** Aim of the task **
Rewrite the listing with every "Updates page" changed to "Software Updates page", keeping everything else the same and omitting the pictures.

BEGIN Data supplied

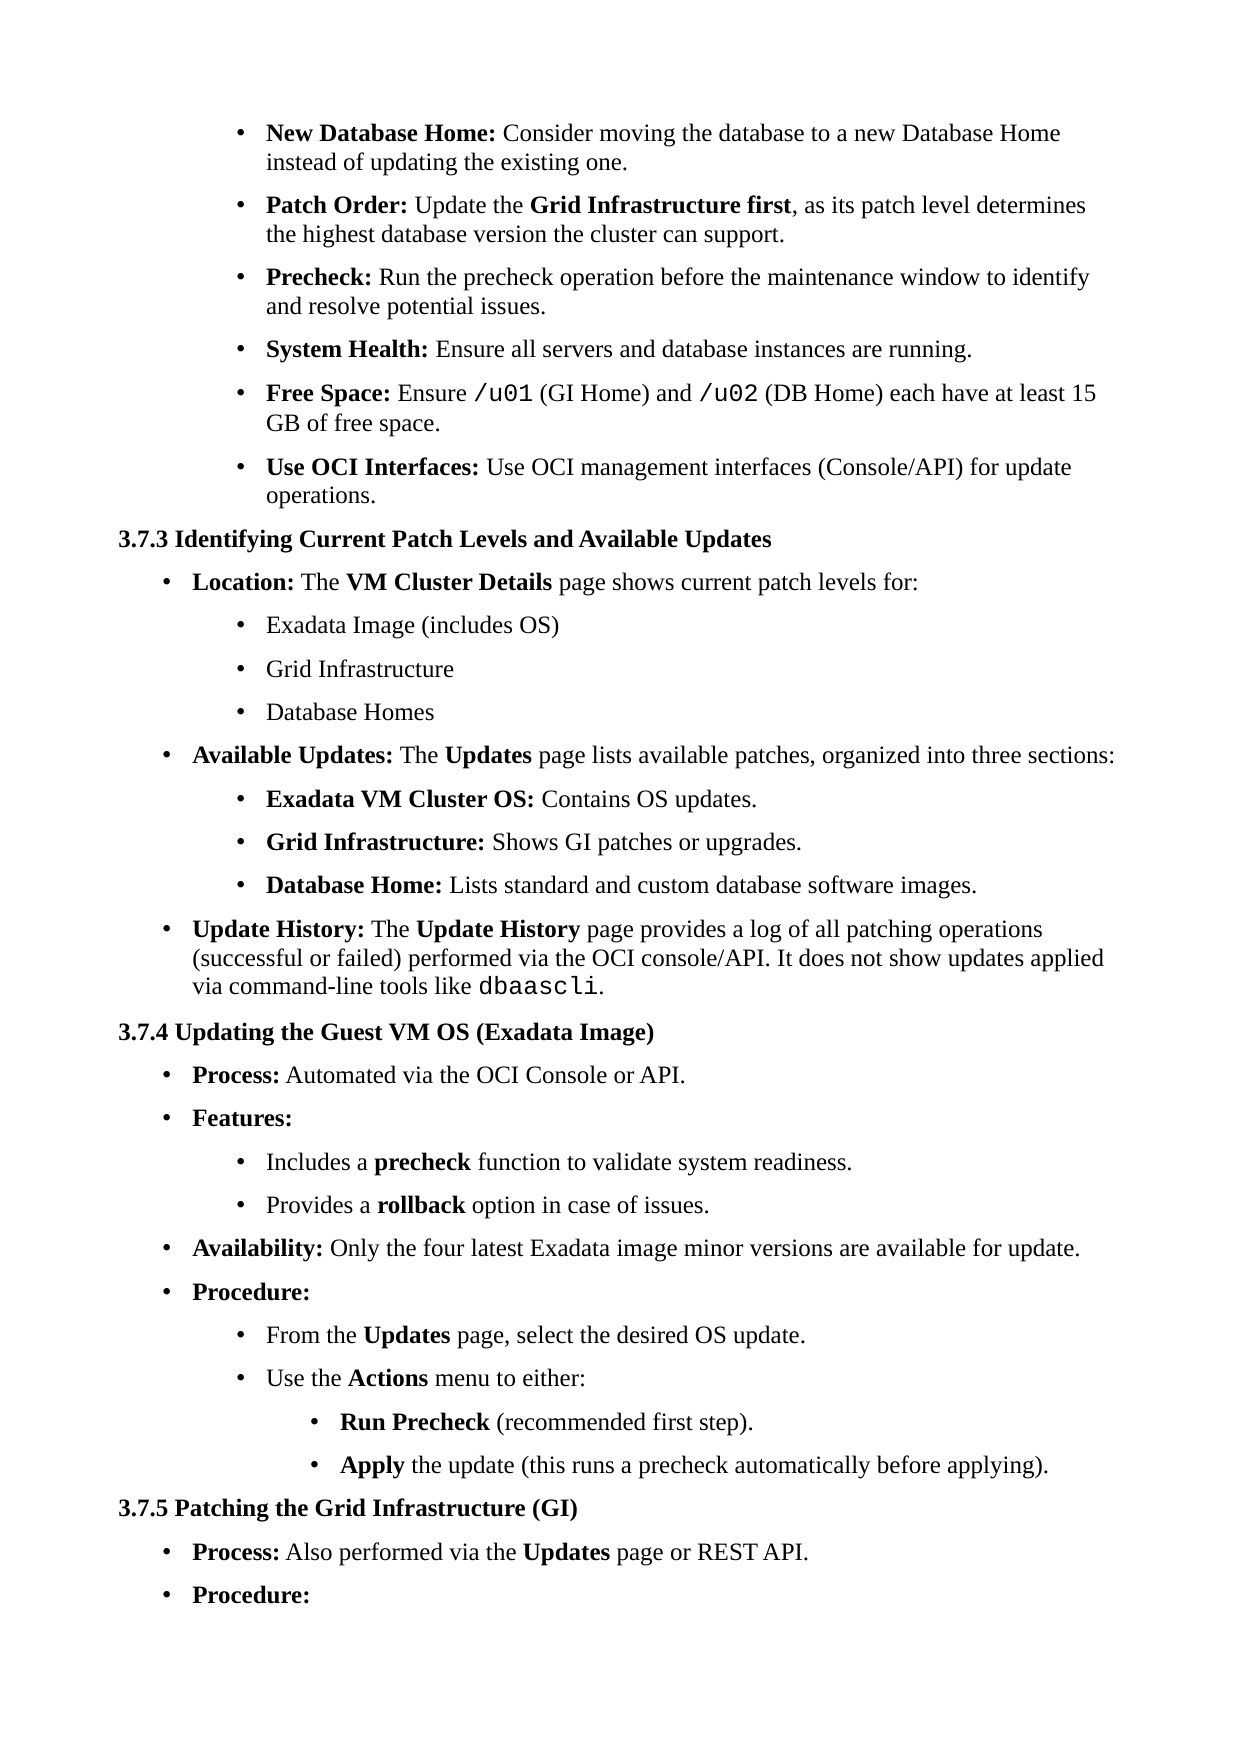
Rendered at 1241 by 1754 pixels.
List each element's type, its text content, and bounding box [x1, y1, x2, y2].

list System Health: Ensure all servers and database instances are running. [236, 334, 1122, 363]
list From the Updates page, select the desired OS update. [236, 1320, 1122, 1349]
list Grid Infrastructure: Shows GI patches or upgrades. [236, 827, 1122, 856]
text 3.7.5 Patching the Grid Infrastructure (GI) [118, 1493, 1122, 1522]
list Process: Also performed via the Updates page or REST API. [162, 1537, 1122, 1566]
list Location: The VM Cluster Details page shows current patch levels for: [162, 567, 1122, 596]
list Procedure: [162, 1580, 1122, 1609]
list Update History: The Update History page provides a log of all patching operations (successful or failed) performed via the OCI console/API. It does not show updates applied via command-line tools like dbaascli. [162, 914, 1122, 1002]
list Available Updates: The Updates page lists available patches, organized into three sections: [162, 741, 1122, 769]
list Use the Actions menu to either: [236, 1363, 1122, 1392]
list Process: Automated via the OCI Console or API. [162, 1060, 1122, 1089]
list Grid Infrastructure [236, 654, 1122, 683]
list Patch Order: Update the Grid Infrastructure first, as its patch level determines the highest database version the cluster can support. [236, 190, 1122, 248]
list Use OCI Interfaces: Use OCI management interfaces (Console/API) for update operations. [236, 452, 1122, 509]
list New Database Home: Consider moving the database to a new Database Home instead of updating the existing one. [236, 118, 1122, 176]
list Free Space: Ensure /u01 (GI Home) and /u02 (DB Home) each have at least 15 GB of free space. [236, 378, 1122, 437]
list Exadata Image (includes OS) [236, 611, 1122, 639]
list Run Precheck (recommended first step). [310, 1407, 1122, 1436]
text 3.7.3 Identifying Current Patch Levels and Available Updates [118, 524, 1122, 553]
list Database Home: Lists standard and custom database software images. [236, 871, 1122, 899]
list Features: [162, 1103, 1122, 1132]
list Includes a precheck function to validate system readiness. [236, 1147, 1122, 1176]
list Apply the update (this runs a precheck automatically before applying). [310, 1450, 1122, 1479]
list Precheck: Run the precheck operation before the maintenance window to identify and resolve potential issues. [236, 262, 1122, 320]
list Provides a rollback option in case of issues. [236, 1190, 1122, 1219]
text 3.7.4 Updating the Guest VM OS (Exadata Image) [118, 1017, 1122, 1046]
list Availability: Only the four latest Exadata image minor versions are available for update. [162, 1233, 1122, 1262]
list Exadata VM Cluster OS: Contains OS updates. [236, 784, 1122, 813]
list Procedure: [162, 1277, 1122, 1306]
list Database Homes [236, 697, 1122, 726]
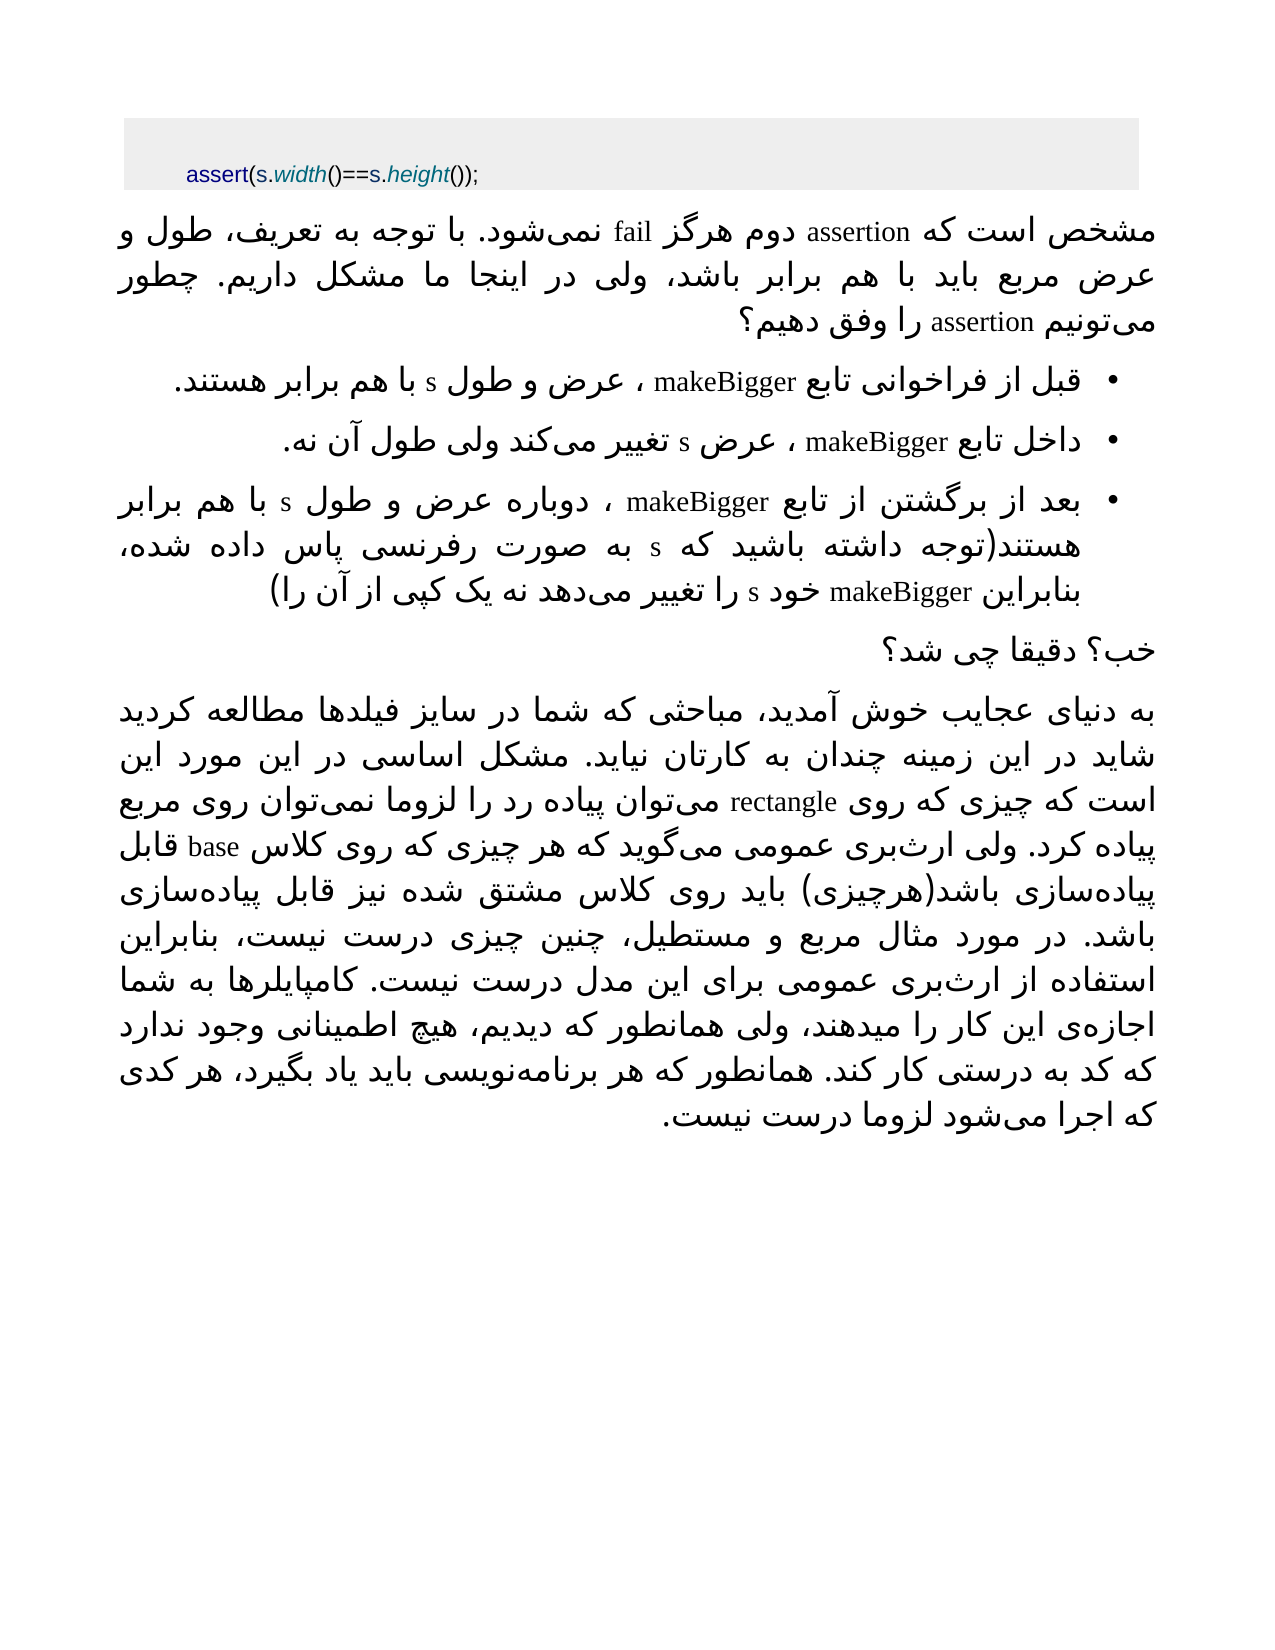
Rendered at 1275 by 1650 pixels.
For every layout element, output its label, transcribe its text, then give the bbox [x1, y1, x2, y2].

END Data supplied

** Final result **
Rendered at 1241 by 1754 pixels.
List each element's type, its text content, and bounding box [x1, y1, x2, y2].

list System Health: Ensure all servers and database instances are running. [236, 334, 1122, 363]
list From the Software Updates page, select the desired OS update. [236, 1320, 1122, 1349]
list Grid Infrastructure: Shows GI patches or upgrades. [236, 827, 1122, 856]
text 3.7.5 Patching the Grid Infrastructure (GI) [118, 1493, 1122, 1522]
list Process: Also performed via the Software Updates page or REST API. [162, 1537, 1122, 1566]
list Location: The VM Cluster Details page shows current patch levels for: [162, 567, 1122, 596]
list Procedure: [162, 1580, 1122, 1609]
list Update History: The Update History page provides a log of all patching operations (successful or failed) performed via the OCI console/API. It does not show updates applied via command-line tools like dbaascli. [162, 914, 1122, 1002]
list Available Updates: The Software Updates page lists available patches, organized into three sections: [162, 741, 1122, 769]
list Use the Actions menu to either: [236, 1363, 1122, 1392]
list Process: Automated via the OCI Console or API. [162, 1060, 1122, 1089]
list Grid Infrastructure [236, 654, 1122, 683]
list Patch Order: Update the Grid Infrastructure first, as its patch level determines the highest database version the cluster can support. [236, 190, 1122, 248]
list Use OCI Interfaces: Use OCI management interfaces (Console/API) for update operations. [236, 452, 1122, 509]
list New Database Home: Consider moving the database to a new Database Home instead of updating the existing one. [236, 118, 1122, 176]
list Free Space: Ensure /u01 (GI Home) and /u02 (DB Home) each have at least 15 GB of free space. [236, 378, 1122, 437]
list Exadata Image (includes OS) [236, 611, 1122, 639]
list Run Precheck (recommended first step). [310, 1407, 1122, 1436]
text 3.7.3 Identifying Current Patch Levels and Available Updates [118, 524, 1122, 553]
list Database Home: Lists standard and custom database software images. [236, 871, 1122, 899]
list Features: [162, 1103, 1122, 1132]
list Includes a precheck function to validate system readiness. [236, 1147, 1122, 1176]
list Apply the update (this runs a precheck automatically before applying). [310, 1450, 1122, 1479]
list Precheck: Run the precheck operation before the maintenance window to identify and resolve potential issues. [236, 262, 1122, 320]
list Provides a rollback option in case of issues. [236, 1190, 1122, 1219]
text 3.7.4 Updating the Guest VM OS (Exadata Image) [118, 1017, 1122, 1046]
list Availability: Only the four latest Exadata image minor versions are available for update. [162, 1233, 1122, 1262]
list Exadata VM Cluster OS: Contains OS updates. [236, 784, 1122, 813]
list Procedure: [162, 1277, 1122, 1306]
list Database Homes [236, 697, 1122, 726]
Rendered at 1275 by 1650 pixels.
For every layout element, output its label, transcribe its text, then give the bbox [x1, y1, x2, y2].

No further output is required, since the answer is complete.